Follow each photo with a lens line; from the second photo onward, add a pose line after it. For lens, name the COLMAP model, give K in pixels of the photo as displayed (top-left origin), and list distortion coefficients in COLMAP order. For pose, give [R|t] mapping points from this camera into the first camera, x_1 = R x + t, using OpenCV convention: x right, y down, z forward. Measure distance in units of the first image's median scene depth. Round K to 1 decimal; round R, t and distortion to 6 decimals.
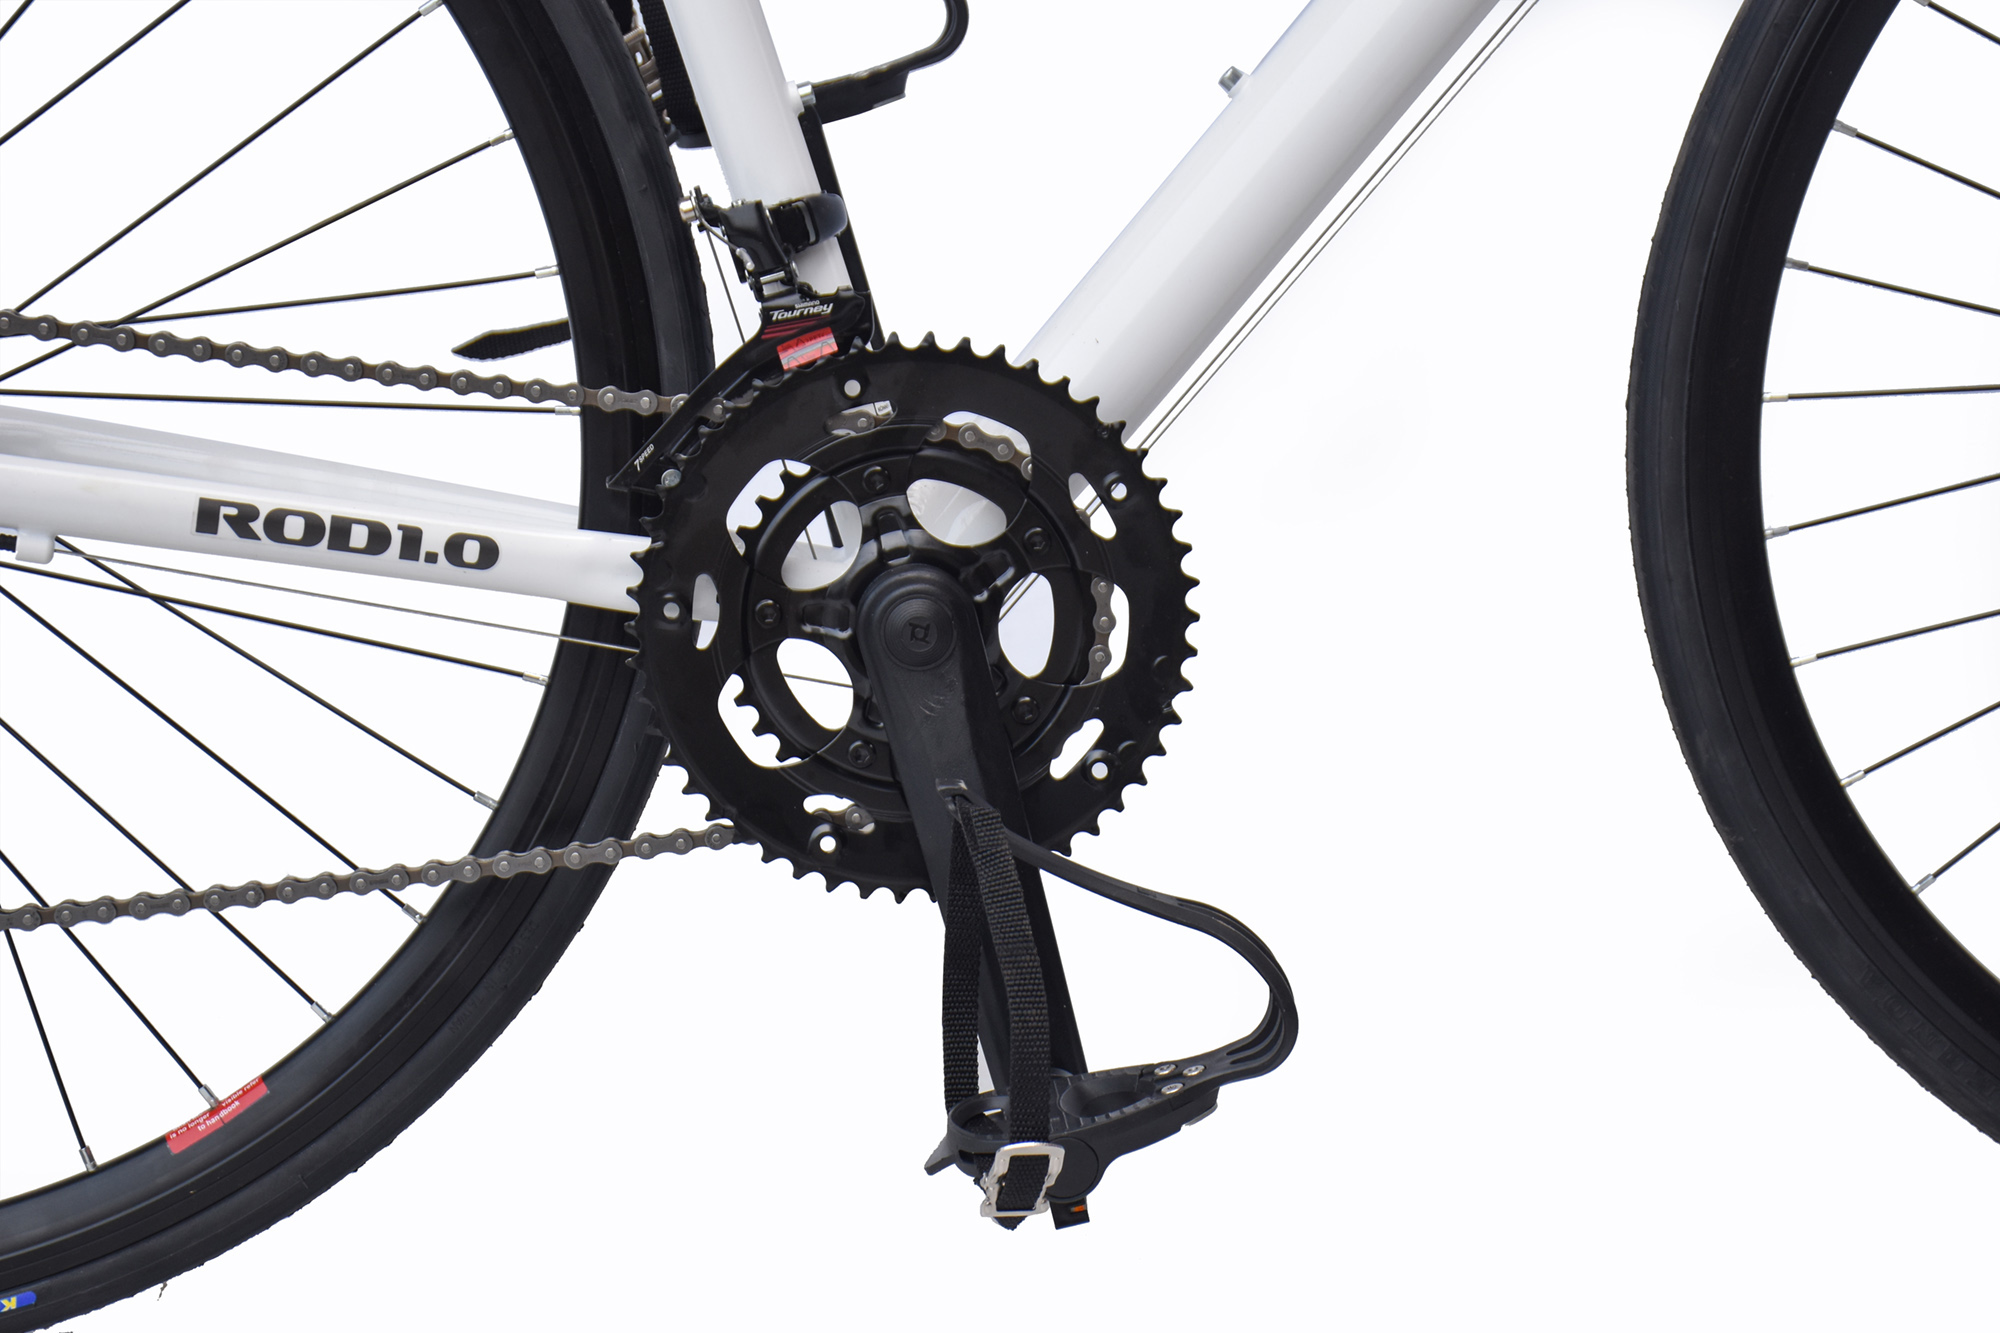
lens RADIAL K [[3908.9, 0, 1006.0], [0, 3908.9, 674.8], [0, 0, 1]] dist [0.367558, 0.000000]
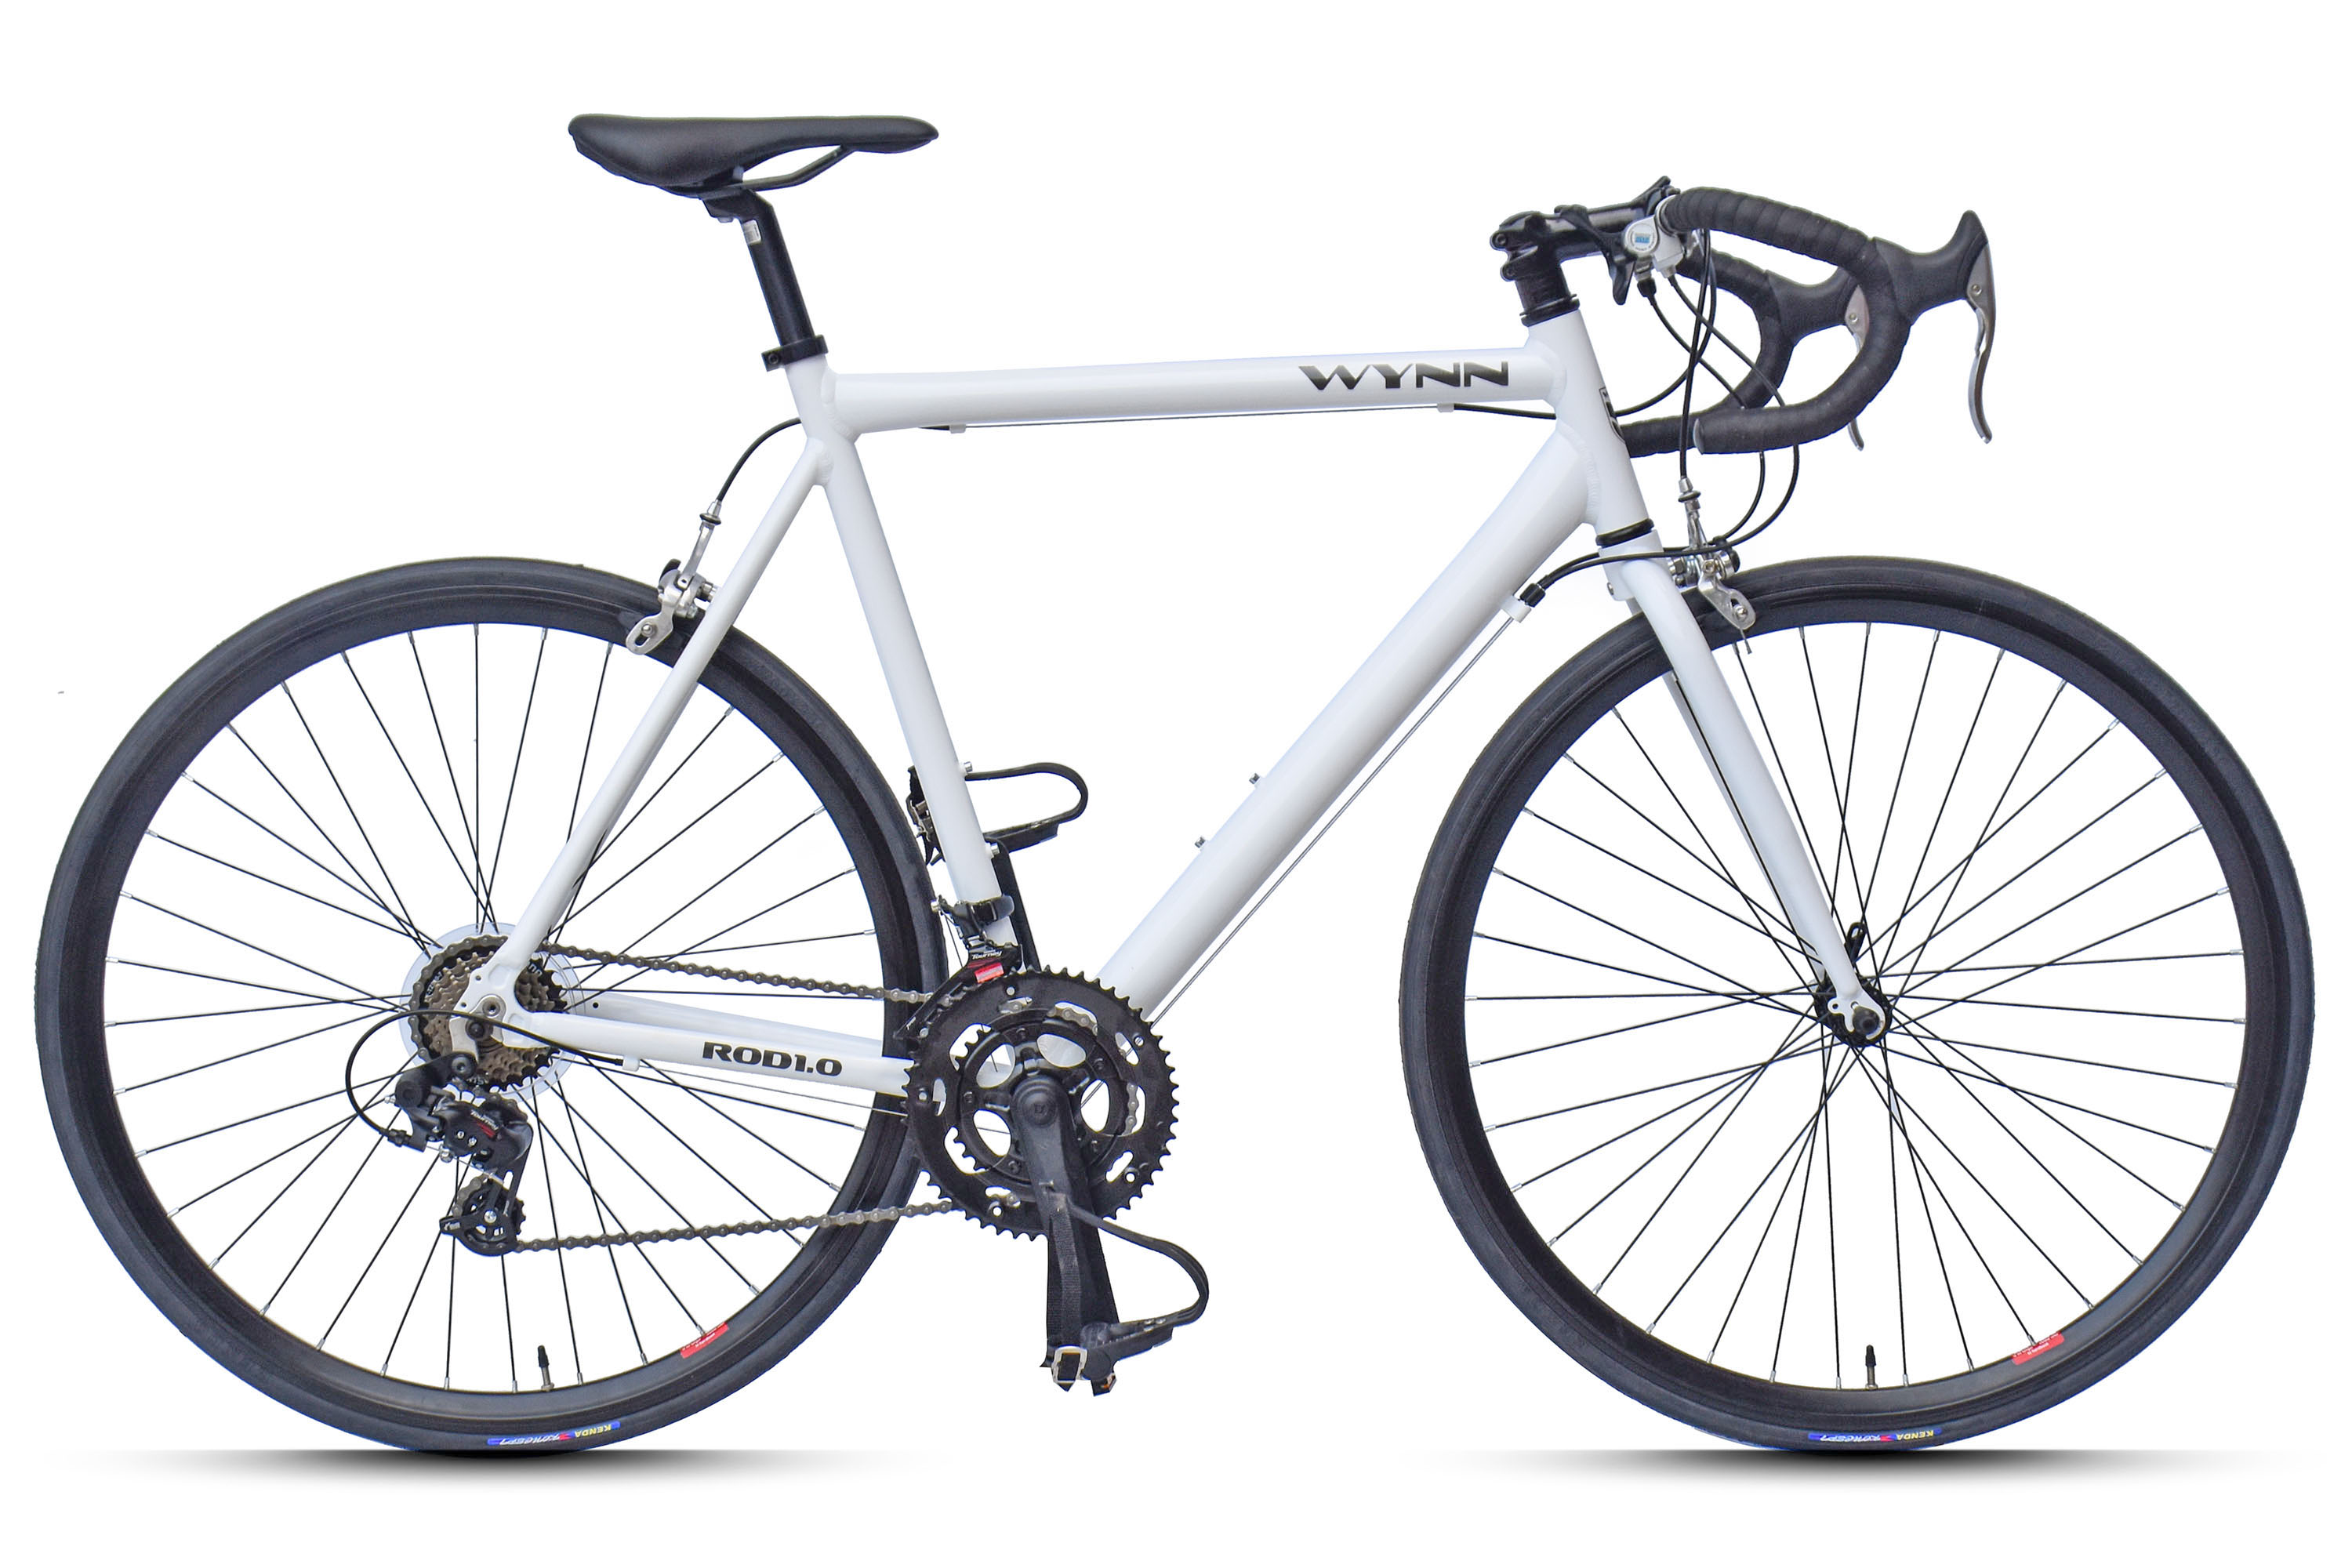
lens RADIAL K [[3388.3, 0, 1178.6], [0, 3388.3, 778.5], [0, 0, 1]] dist [0.038268, 0.000000]
pose [[0.998436, 0.009973, -0.055008, 0.144892], [-0.015327, 0.995090, -0.097784, -0.010342], [0.053763, 0.098475, 0.993686, -0.783537]]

■ ■ ■

EXERCISE INSTRUCTIONS – From the first line of the material to the last, retype everything exactly except the images.

RESULT –
Follow each photo with a lens line; from the second photo onward, add a pose line after it. For lens, name the COLMAP model, give K in pixels of the photo as displayed (top-left origin), and list distortion coefficients in COLMAP order. For pose, give [R|t] mapping points from this camera into the first camera, x_1 = R x + t, using OpenCV convention: x right, y down, z forward. Measure distance in units of the first image's median scene depth. Round K to 1 decimal; round R, t and distortion to 6 decimals.
lens RADIAL K [[3908.9, 0, 1006.0], [0, 3908.9, 674.8], [0, 0, 1]] dist [0.367558, 0.000000]
lens RADIAL K [[3388.3, 0, 1178.6], [0, 3388.3, 778.5], [0, 0, 1]] dist [0.038268, 0.000000]
pose [[0.998436, 0.009973, -0.055008, 0.144892], [-0.015327, 0.995090, -0.097784, -0.010342], [0.053763, 0.098475, 0.993686, -0.783537]]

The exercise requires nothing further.